This is the latest, most efficient and robust iteration of a convolution neural network for object detection from images or video frames. What makes it different from the previous iterations is that, YOLO can classify multiple classes of objects from a single frame with relatively less compute. This model can be used to implement detection of seat vacancy in restaurants, crowd detection etc. The presented demo application can detect many objects in an image like chairs, bottles, screens etc.
The sample application is implemented using a computer vision library (open cv) in Python. The camera feeds in live video frames which are iterated through to operate on individual frames. The individual frames which essentially are images, are fed into the YOLO model with pre trained weights, to classify multiple objects in the single frame. The network then labels each object in the image, alongside bounding boxes to give an idea of the object boundaries.

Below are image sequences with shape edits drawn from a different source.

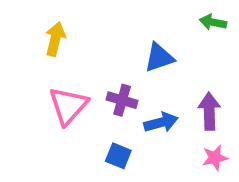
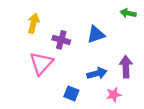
purple cross: (122, 100) -> (61, 40), moved
pink star: (215, 158) -> (114, 95), moved

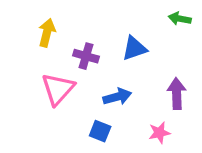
blue arrow: (97, 73) -> (117, 97), moved

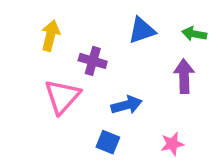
green arrow: (180, 19) -> (194, 34), moved
blue triangle: (134, 48) -> (142, 30), moved
purple arrow: (177, 94) -> (184, 76), moved

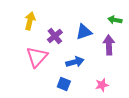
blue triangle: (142, 30) -> (84, 32), moved
purple cross: (93, 61) -> (55, 36), turned 35

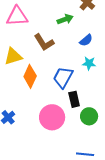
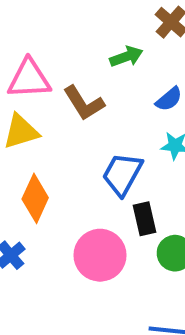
pink triangle: (17, 16) -> (29, 79), moved
orange diamond: (30, 76) -> (35, 198), moved

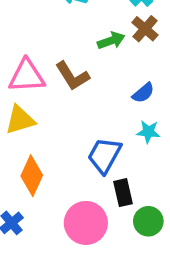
green arrow: (126, 57) -> (111, 41), moved
brown L-shape: (84, 103) -> (72, 76), moved

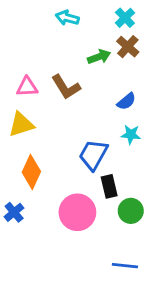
pink triangle: (27, 76) -> (27, 87), size x0.7

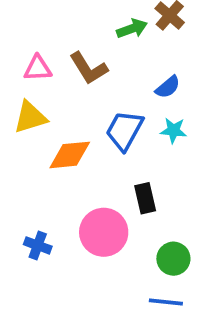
blue trapezoid: (93, 155) -> (124, 130), moved
orange diamond: (31, 172) -> (70, 155), moved, turned 60
green circle: (131, 211) -> (173, 259), moved
blue cross: (14, 212) -> (38, 245), moved, turned -30

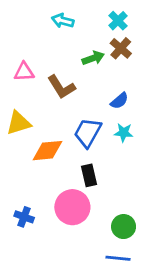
pink triangle: (38, 68) -> (24, 72), moved
black rectangle: (145, 198) -> (89, 175), moved

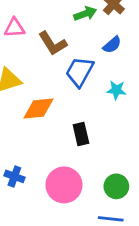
blue semicircle: (119, 101) -> (112, 45), moved
blue trapezoid: (88, 133) -> (80, 72), moved
pink circle: (72, 207) -> (64, 185), moved

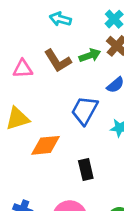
brown L-shape: (53, 43) -> (58, 61), moved

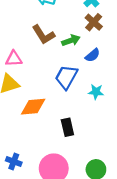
green arrow: (90, 55) -> (71, 40), moved
pink triangle: (23, 69) -> (14, 59), moved

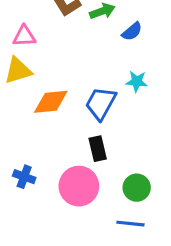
blue trapezoid: (66, 77) -> (101, 103), moved
black rectangle: (67, 127) -> (98, 149), moved

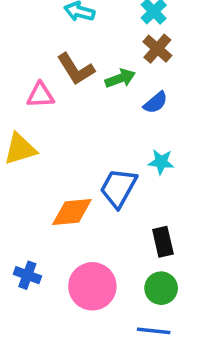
pink triangle: (24, 36) -> (40, 95), moved
orange diamond: (51, 102) -> (72, 212), moved
black rectangle: (98, 149) -> (163, 242), moved

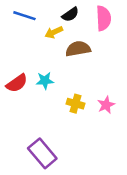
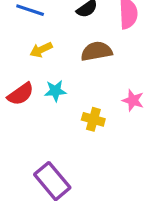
yellow arrow: (54, 32) -> (41, 50), moved
pink star: (106, 105) -> (133, 100), moved, turned -30

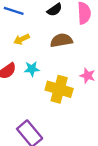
yellow cross: (93, 119) -> (59, 89), size x1.6

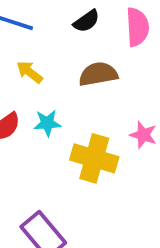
yellow arrow: (22, 39) -> (30, 72), turned 63

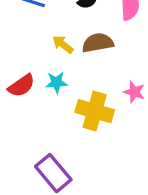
yellow arrow: (30, 72) -> (63, 44), moved

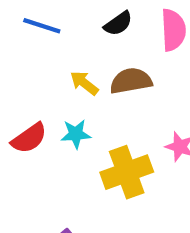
yellow cross: (95, 111) -> (127, 172), turned -36

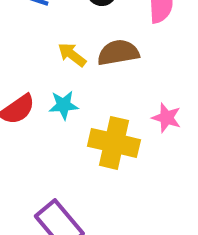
yellow cross: (127, 172) -> (114, 143), turned 33

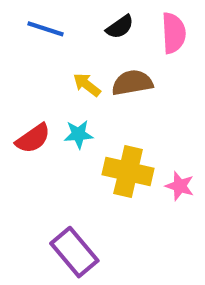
pink star: (167, 118) -> (180, 186), moved

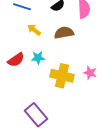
yellow arrow: (87, 85) -> (34, 30), moved
pink star: (180, 186) -> (90, 73), moved

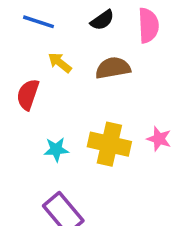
cyan star: (38, 58) -> (56, 149), moved
red semicircle: (16, 60) -> (28, 95), moved, turned 144

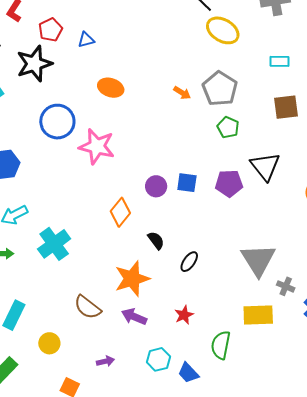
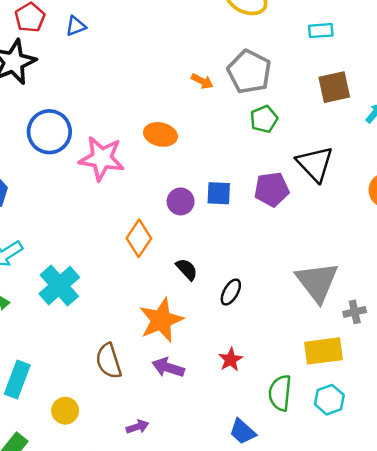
orange ellipse: (111, 88) -> (160, 134), moved
green pentagon: (228, 127) -> (264, 119), turned 30
gray cross: (286, 286) -> (355, 312), turned -30
brown semicircle: (88, 307) -> (109, 361), turned 40
cyan hexagon: (158, 359) -> (329, 400), moved

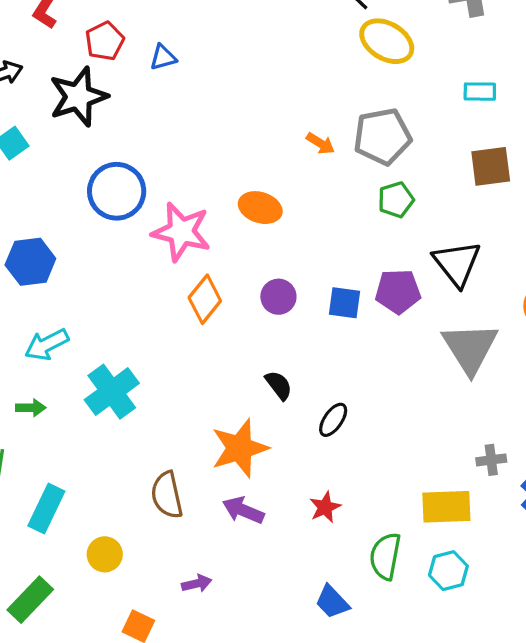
gray pentagon: (249, 72) -> (382, 137), turned 30
blue square: (219, 193) -> (344, 303), moved
orange diamond: (139, 238) -> (205, 299), moved
gray triangle: (317, 282) -> (470, 348), moved

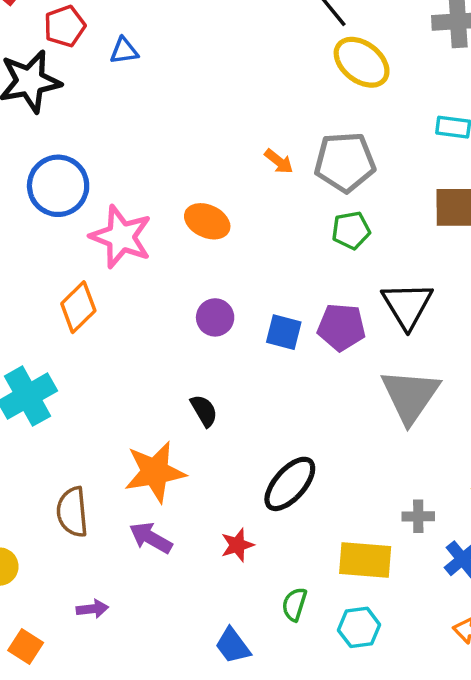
orange diamond: (205, 299) -> (78, 307), moved
black ellipse: (333, 420) -> (290, 484), moved, size x1.6
green semicircle: (385, 556) -> (294, 604), size x0.7

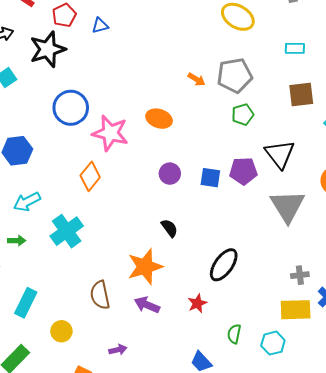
yellow rectangle: (365, 560) -> (296, 310), moved

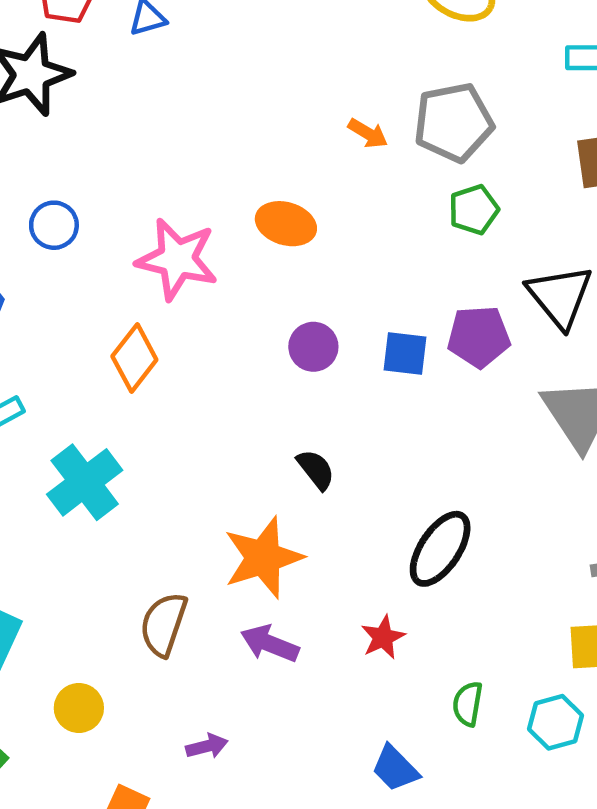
blue circle: (71, 108) -> (54, 225), moved, size x0.6
brown semicircle: (100, 295) -> (164, 624), turned 32

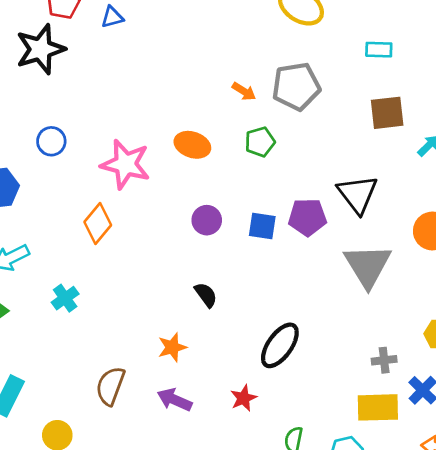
green pentagon: (474, 210) -> (260, 142), moved
cyan cross: (85, 482) -> (65, 298), size x0.6
orange star: (263, 558) -> (172, 347), size x0.6

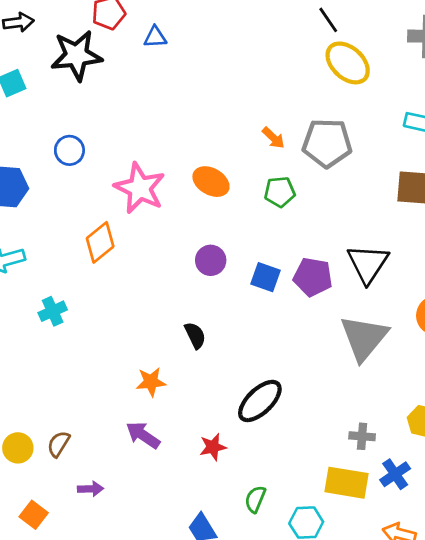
brown semicircle: (110, 386) -> (59, 444), moved, size x0.7

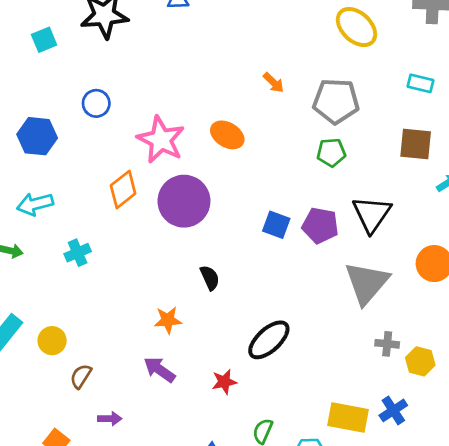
orange arrow: (273, 138) -> (274, 83), moved
green pentagon: (280, 192) -> (331, 153), moved
purple circle: (211, 260) -> (184, 201), moved, size x1.8
gray cross: (362, 436) -> (387, 344), moved
yellow circle: (18, 448) -> (52, 341), moved

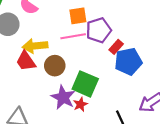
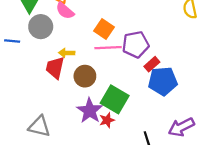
orange square: (78, 16) -> (104, 29), moved, turned 36
yellow arrow: (35, 46) -> (67, 53), size x0.6
red trapezoid: (26, 61) -> (55, 68), turned 40

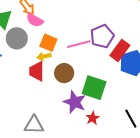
orange square: (104, 29) -> (48, 43), moved
red rectangle: (152, 64) -> (120, 50), size x1.5
red star: (107, 120) -> (93, 118), moved

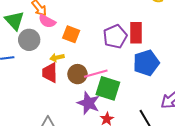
orange square: (48, 43) -> (71, 34), moved
pink line: (79, 44) -> (96, 74), moved
red rectangle: (120, 50) -> (136, 33), moved, turned -35

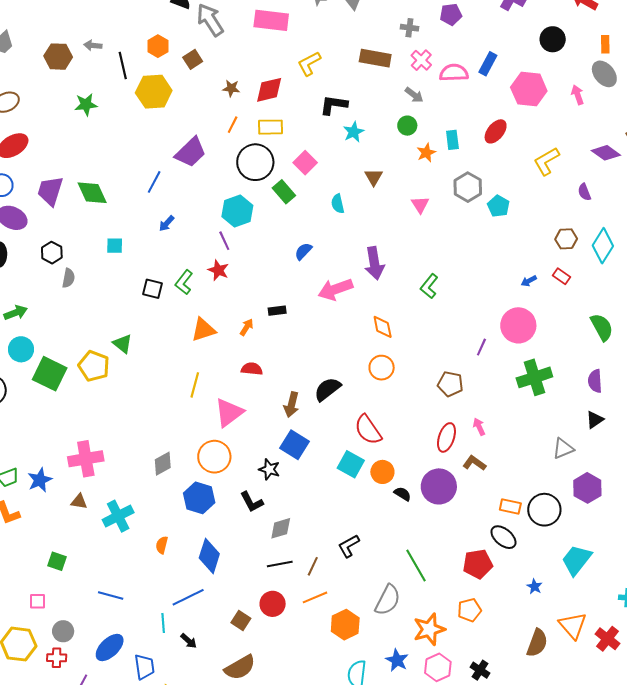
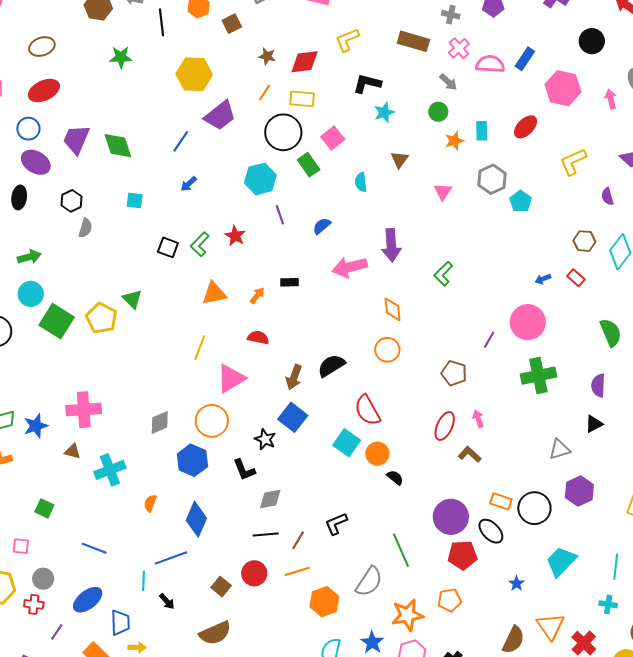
yellow hexagon: (154, 92) -> (194, 74), moved
purple line: (224, 241) -> (280, 215), moved
purple circle: (439, 486) -> (451, 517), moved

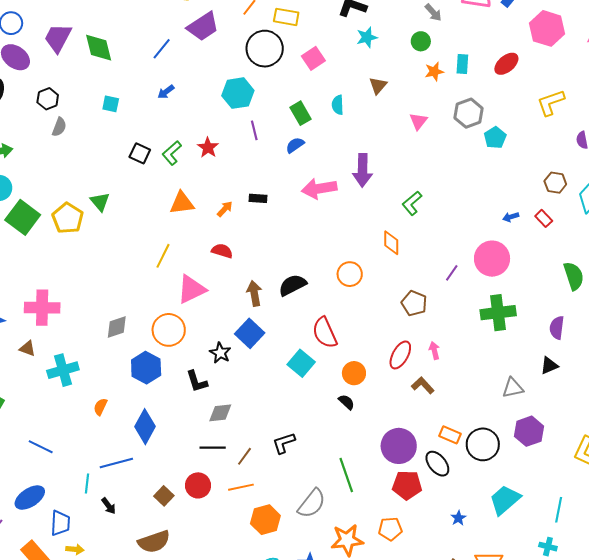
green rectangle: (309, 165) -> (301, 113), moved
orange diamond: (393, 309) -> (391, 243), moved
brown arrow: (294, 377) -> (254, 293), turned 145
orange circle: (377, 454) -> (354, 373), moved

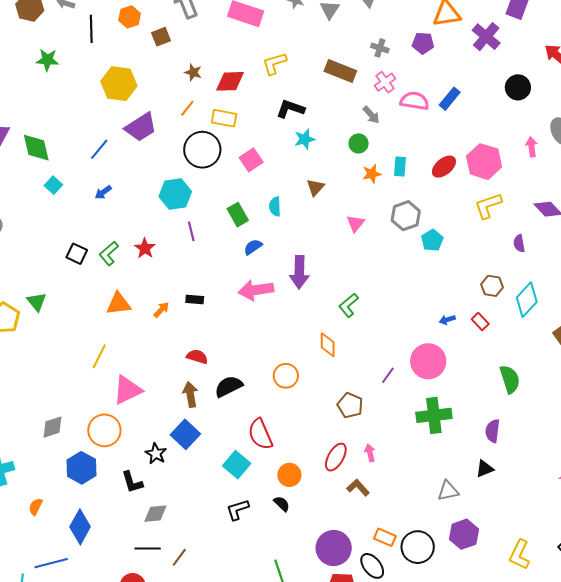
pink hexagon: (547, 28) -> (484, 162), moved
cyan square: (111, 104) -> (53, 185), moved, turned 30
blue semicircle: (295, 145) -> (253, 247), moved
red semicircle: (222, 251) -> (197, 357), moved
black L-shape: (284, 443) -> (238, 510), moved

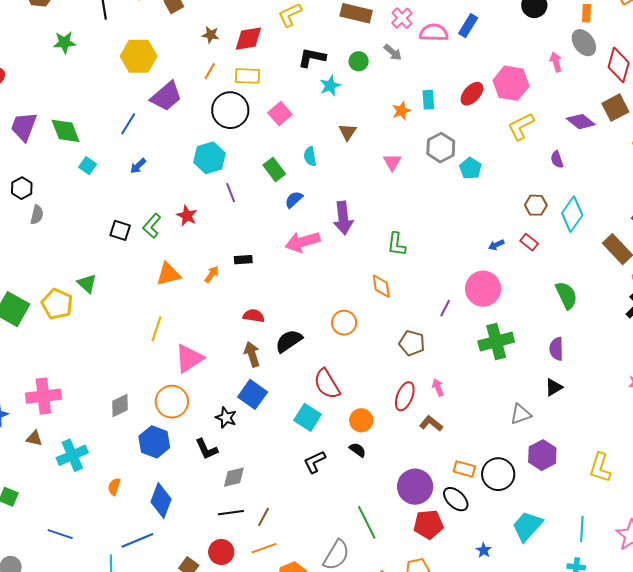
green circle: (359, 143) -> (359, 61), moved
green L-shape: (349, 305) -> (396, 244), turned -35

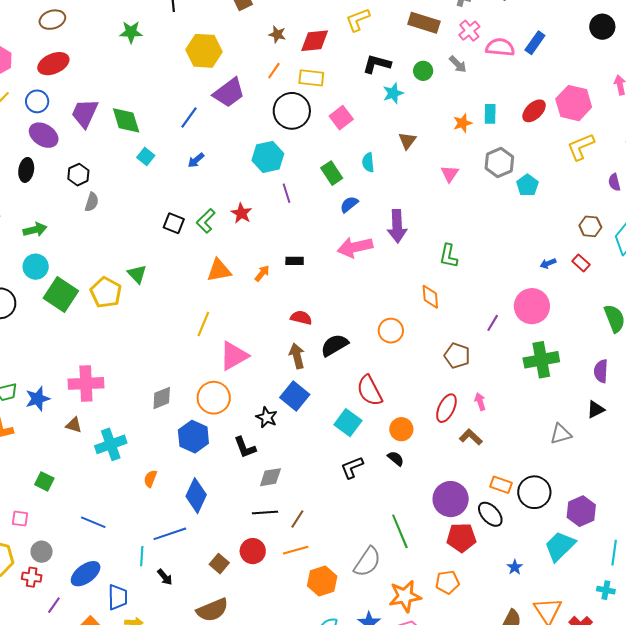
purple hexagon: (542, 455) -> (581, 511), moved

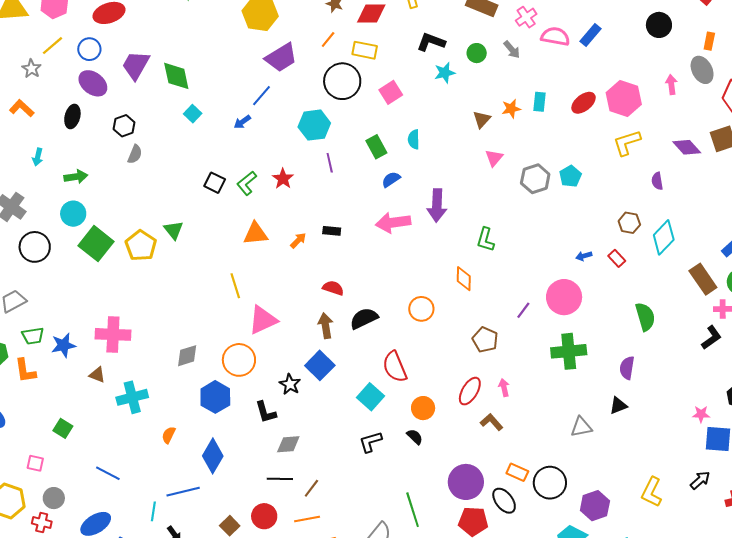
blue line: (189, 118) -> (262, 96), moved
brown triangle: (407, 141) -> (482, 119), moved
gray hexagon: (499, 162) -> (535, 179), moved
yellow line: (203, 324) -> (235, 286), turned -45

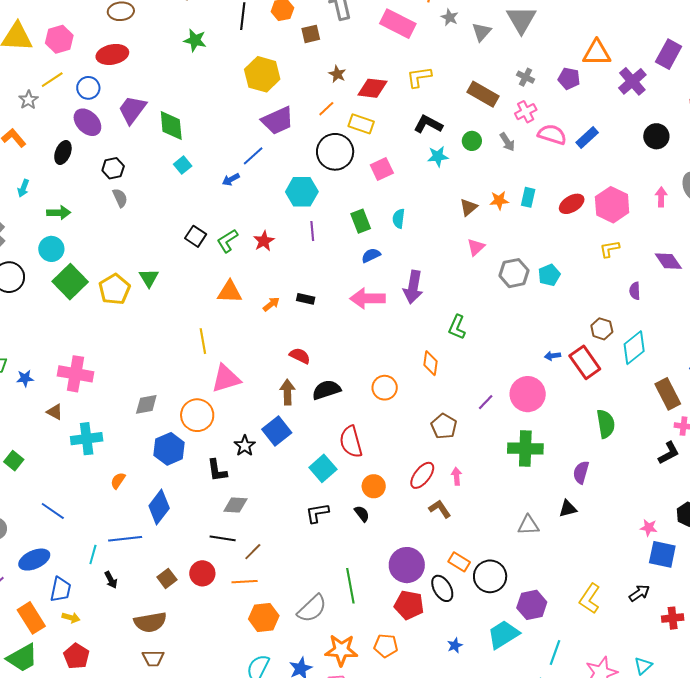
yellow L-shape: (627, 143) -> (610, 249), size x0.7
gray semicircle: (135, 154) -> (120, 198), turned -54
red rectangle: (617, 258) -> (585, 362), size x1.8
blue star: (63, 345) -> (25, 378), size x0.7

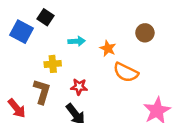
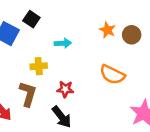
orange star: (108, 48) -> (107, 30), moved

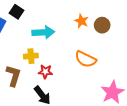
cyan arrow: (63, 43) -> (43, 32), size x1.5
yellow cross: (39, 66) -> (31, 56), moved

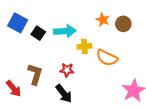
black square: (17, 12) -> (38, 33), moved
yellow cross: (31, 56) -> (84, 46), moved

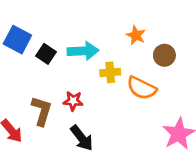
brown circle: (123, 24) -> (164, 55), moved
red star: (67, 70) -> (73, 101), moved

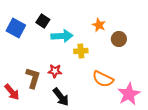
black square: (46, 54) -> (43, 21), moved
orange semicircle: (142, 88) -> (103, 79), moved

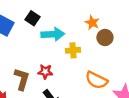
brown circle: (119, 39) -> (105, 37), moved

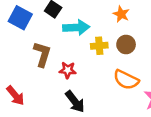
brown circle: (105, 37) -> (126, 44), moved
brown L-shape: (22, 79) -> (42, 54), moved

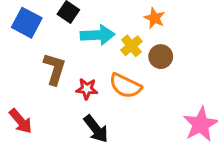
yellow cross: (99, 46) -> (131, 46), moved, turned -35
orange semicircle: (126, 80) -> (125, 86), moved

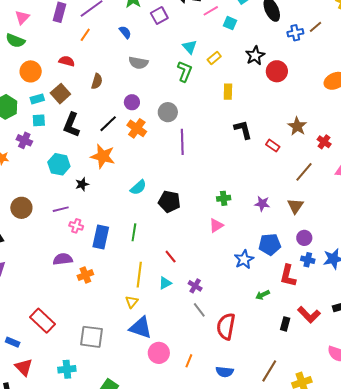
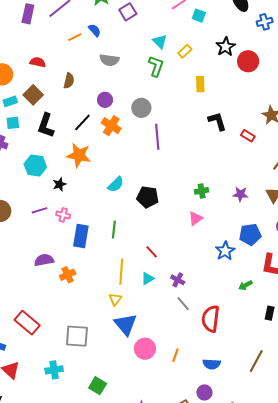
orange line: (85, 35) -> (75, 37), moved, turned 32
pink cross: (76, 226) -> (63, 215), moved
blue triangle: (141, 328) -> (125, 324), turned 35

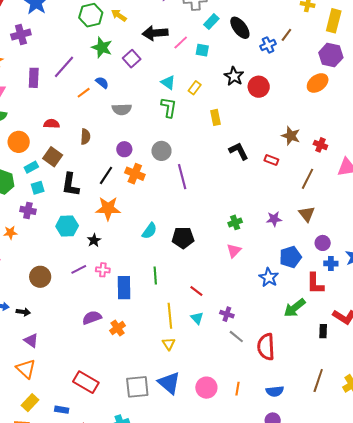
cyan triangle: (148, 279) -> (197, 318), turned -32
green arrow: (245, 285) -> (295, 308), size x1.6
blue triangle: (125, 324) -> (169, 383), moved

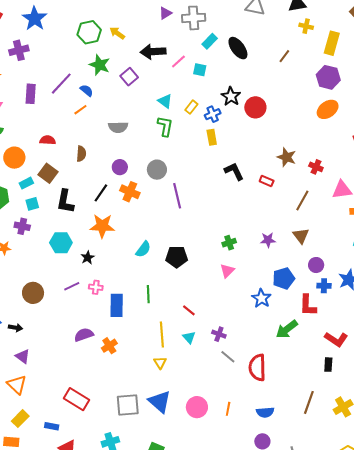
blue cross: (268, 45) -> (213, 114), moved
blue semicircle: (102, 83) -> (87, 90), moved
orange ellipse: (318, 83) -> (328, 109), moved
black rectangle: (323, 331) -> (328, 365), moved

A YOLO model is built by training a convolutional neural network on thousands of annotated image data.
Human activity detection
The proof of concept of this idea is in the stage of development. The implementation borrows from a combination of multiple ideas of pose detection using PoseNet and frame classification using a convolution neural network. PoseNet is an existing model, trained on images of human body points, that can detect human poses and plot the body points on a frame. While CNN is an image classification model. Combining the two networks can plausibly detect human activity in real time. If the resulting model meets a certain accuracy, it can be used to detect anomalies in human activity such as a brawl in a pub.